カオスの弁当

中山研究所blog

極楽の余り風

 日本での生活は一年の半分は湿気に耐え忍ぶものである。クーラーがあっても、それは変わらぬ事情である。

 そんなもんだから、自ずと志向は高原へと向かう。涼しく、適度に乾いた環境へ避暑に向かう。燦々と降り注ぐ日差しの元で肌を焼こうなんて発想とは縁遠い。寧ろ、そんなジリジリ、塩が吹きそうな場所から逃れて木陰の下に涼を取ろうという欲動に突き動かされているのだから、わざわざ好き好んで炙られにいこうというのは他に目的があると邪推されても強ちではない。

 

 「極楽の余り風」という古い言い回しがある。意味としては、「干天の慈雨」に等しいが、専ら其の儘の意味で用いられる。即ち、暑い最中にソヨと吹く風の涼しさを讃えて呼ぶ。

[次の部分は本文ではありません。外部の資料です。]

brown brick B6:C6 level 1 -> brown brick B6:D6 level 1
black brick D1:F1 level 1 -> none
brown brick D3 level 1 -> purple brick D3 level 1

 そんな「極楽」の一端は、風そのものであり目には見えない。肌に感じる刺激である。或いは動きとして、視覚に捉えられるとすれば、小枝や吊るした何がしかに表れた揺動がそれである。

 だが、何よりか目に見えないものの情報は耳で、音として得られるものである。だから風鈴なんてものが、或いは竹や笹が飾りとして用いられたりする。あれらが若し、身じろぎ一つせずにあるものだったら、極見窄らしいものでしかないだろう。

 

 兎も角、大事なのは動きである。尚且つ、その動きは、何方かと言えば軽薄な、些細な動きが味噌である。

 畢竟、生き物であれ、メダカや金魚を飼育するのも、或いは虫や小鳥を籠に入れ飾るのも同じ理由から来ている。水や、「半透明」の籠の中に動くものを入れて、その不規則に動く様を目や耳で楽しむーー。これが専ら室内に於ける趣味の中でも人気を占めていたのは、生憎と今日では随分忘れ去られた風情がある。

 

 完全に覆ってしまうのではなく、垣根や生垣の様に、隙間としての「目」を残す事は、何も「風水」的な意味合いからーーというよりも、通気性の事情からであったろうと想像される。

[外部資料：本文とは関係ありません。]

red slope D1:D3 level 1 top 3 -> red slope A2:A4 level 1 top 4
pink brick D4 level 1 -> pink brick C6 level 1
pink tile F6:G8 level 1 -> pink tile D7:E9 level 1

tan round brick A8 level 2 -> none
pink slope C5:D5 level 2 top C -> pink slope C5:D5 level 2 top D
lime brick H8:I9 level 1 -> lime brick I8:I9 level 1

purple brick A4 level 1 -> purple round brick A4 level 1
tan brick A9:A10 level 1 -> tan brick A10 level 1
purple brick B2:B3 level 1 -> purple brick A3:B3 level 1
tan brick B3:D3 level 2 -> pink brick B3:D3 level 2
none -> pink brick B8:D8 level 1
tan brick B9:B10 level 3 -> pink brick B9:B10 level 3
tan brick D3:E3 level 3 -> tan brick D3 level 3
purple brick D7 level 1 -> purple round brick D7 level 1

 勿論、これだけ南北東西に長い列島だから、何処も同じ事情であるとは言えず、寧ろ各所で違った事情から様々な工夫や仕掛けがあったものであろうが、それらの知識は随分と廃ってしまったか、或いは巷に流通しなくなってしまった。

 

 電柱・鉄塔の林立する景色というのも、或いは銀色は鈍色の金属の剥き出しの表面がゴロゴロと転がる景色というのも、実際それらを涼しい所から眺めるのであれば、先に述べた様に竹細工やら何やらを見る時の様に面白いものである。というのも、それらは昼間は大気の揺らぎによって、夜天の星の様にキラキラと瞬くからである。

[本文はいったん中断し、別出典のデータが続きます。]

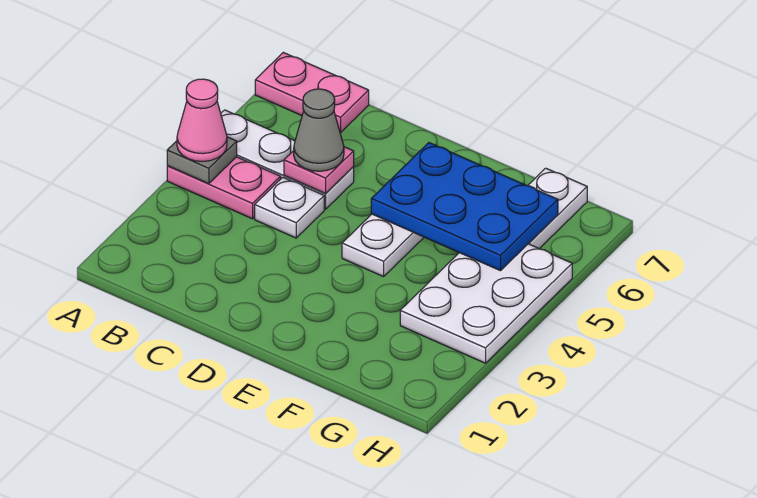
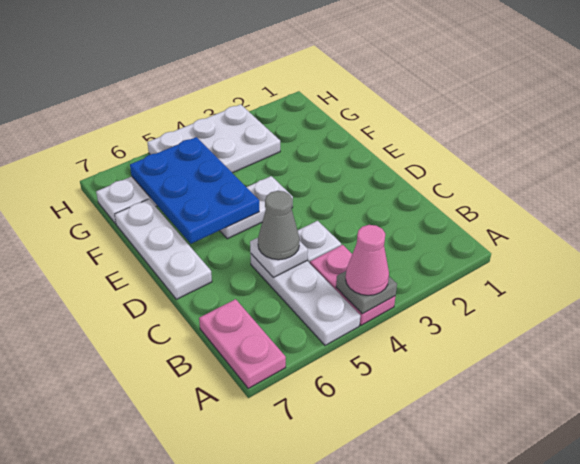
pink plate C5 level 2 -> white plate C5 level 2
none -> white plate D7:F7 level 1

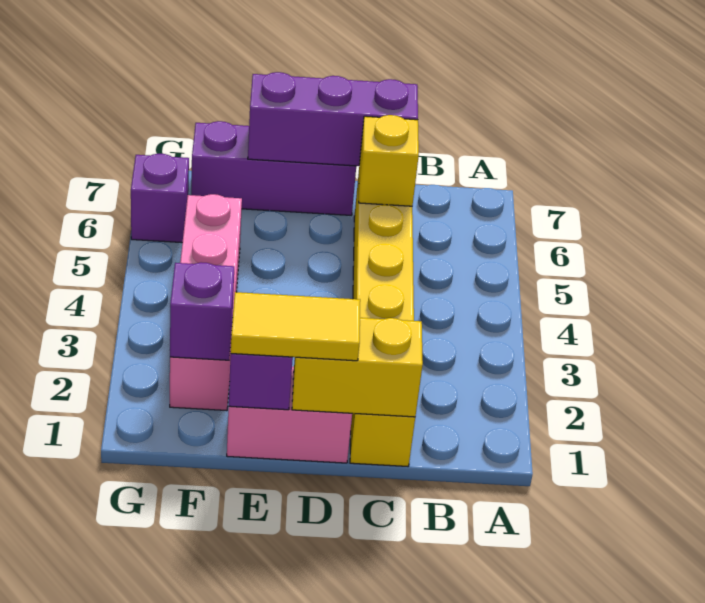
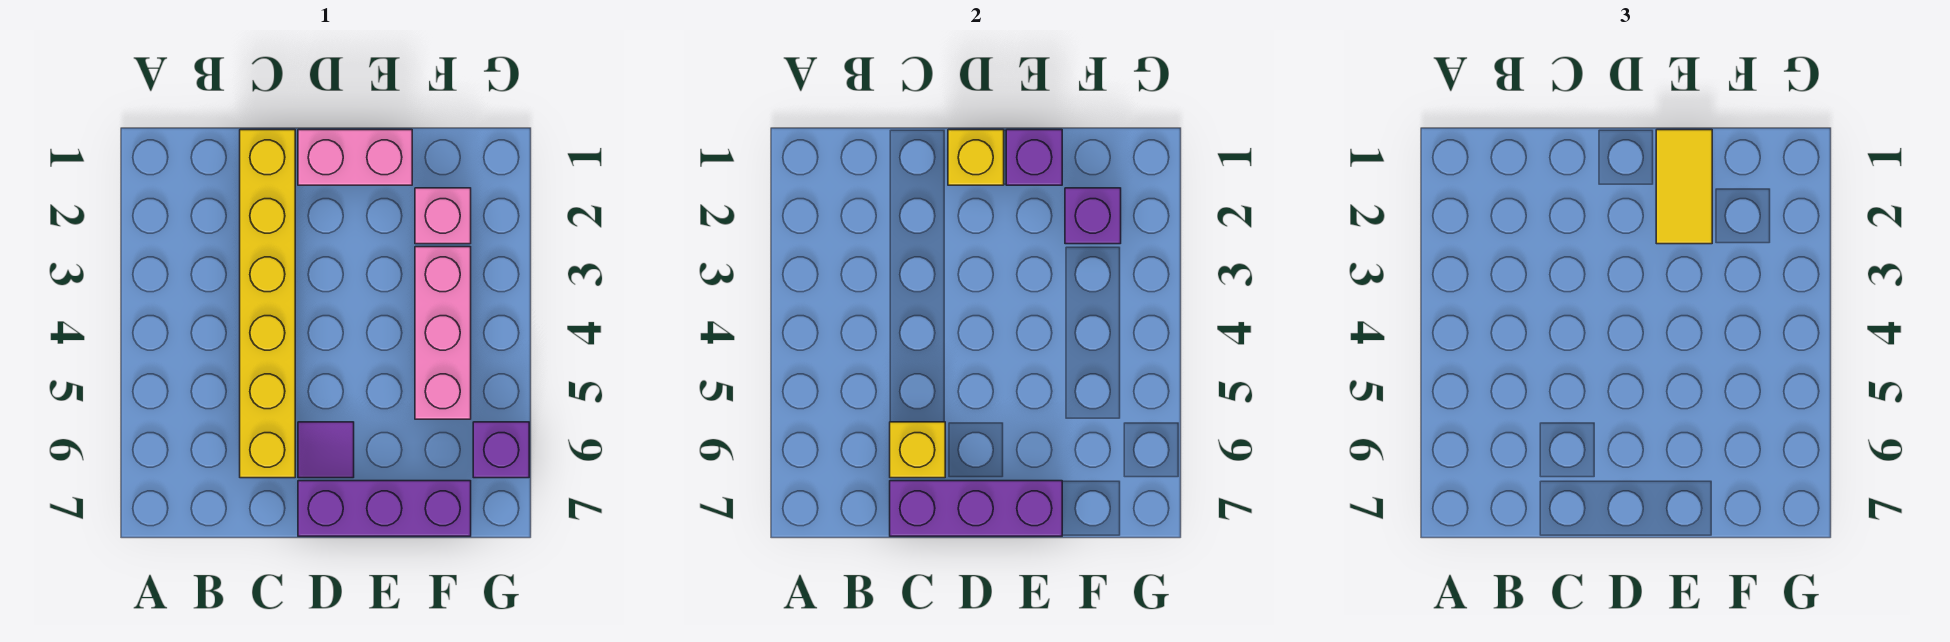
yellow brick C1:D1 level 2 -> yellow brick D1 level 2
yellow tile D1:E1 level 3 -> yellow tile E1:E2 level 3
none -> purple tile D6 level 1

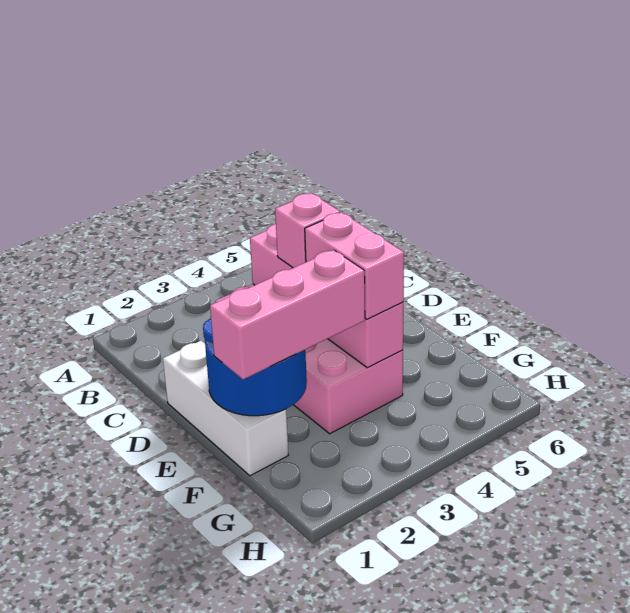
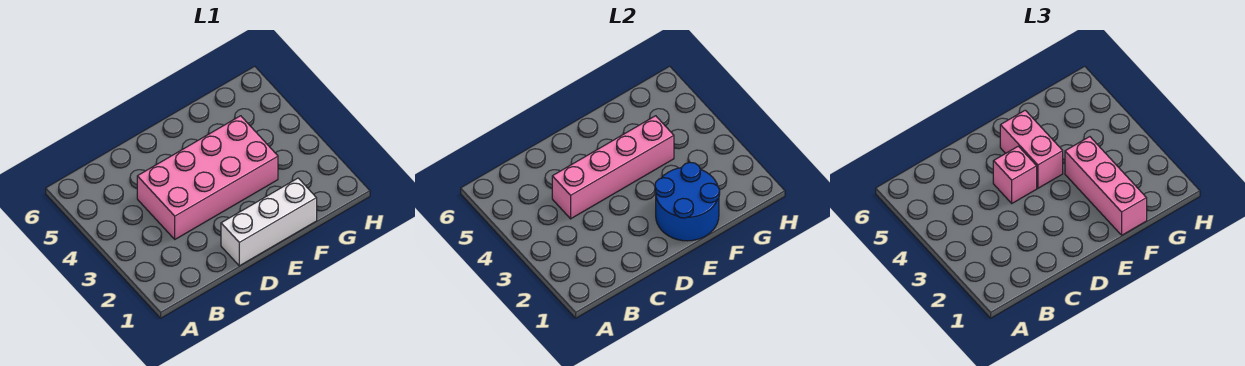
pink brick E4:F4 level 3 -> pink brick E4:E5 level 3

 斯くも湿潤たる気候にあっては、冷涼閑寂たる地域の中で育った感性は其の儘では中々通用しない。

 

 こんな小話がある。

 嘗て、東京市議会に於いて街路の舗装を推進しようとした際に、

「それでは下駄屋が廃業するではないか」

と反論した議員と意見があったそうである。

 未舗装の街路は事ある毎に泥濘に変じて、これには下駄が必須であった訳だから、その意見にも一理あると言えばある訳だがーー、何よりか此の発言は、思うに此の議員を含めた少なからぬ人々の内に、蒸れる靴への日頃の不平不満が堆積していた事情の発露ではないかと考えられる。

 今では然程、表立っては憚られるようになったものだが、ふた昔程前ーー詰まり、世紀の節目前後迄は、「足の水虫」というのは半ば国民病的な風潮があって、年中構わず、此の「水虫薬」の広告が見られない時期はない程であった。原因は当然、靴である。

 

 東京市議会の舗装道路を巡る議論は、「下駄屋」発言に留まらず反射熱による問題も議論されており、飽くまで「下駄屋」云々はその序でに出た様なものであるが、其の場で最大の争点であったのは、取りも直さず、「西洋化」「近代化」そのものであった訳で、文字通り、足下の近代化のシンボルたる靴も此の時、暗に槍玉に挙げられたーーというのが、果たして事の真相の様に思われる次第である。

 

 実際、下駄は正直靴に較べたら随分歩き辛いが、通気性は格別である。

 涼しげである事が本邦に於いては美的にも優位である事情は今も変わらない。空気が湿気を帯びて来るとたちどころに出回る衛生用品を見ていても明らかだが、「清涼感」は果たして贅沢の第一なのである。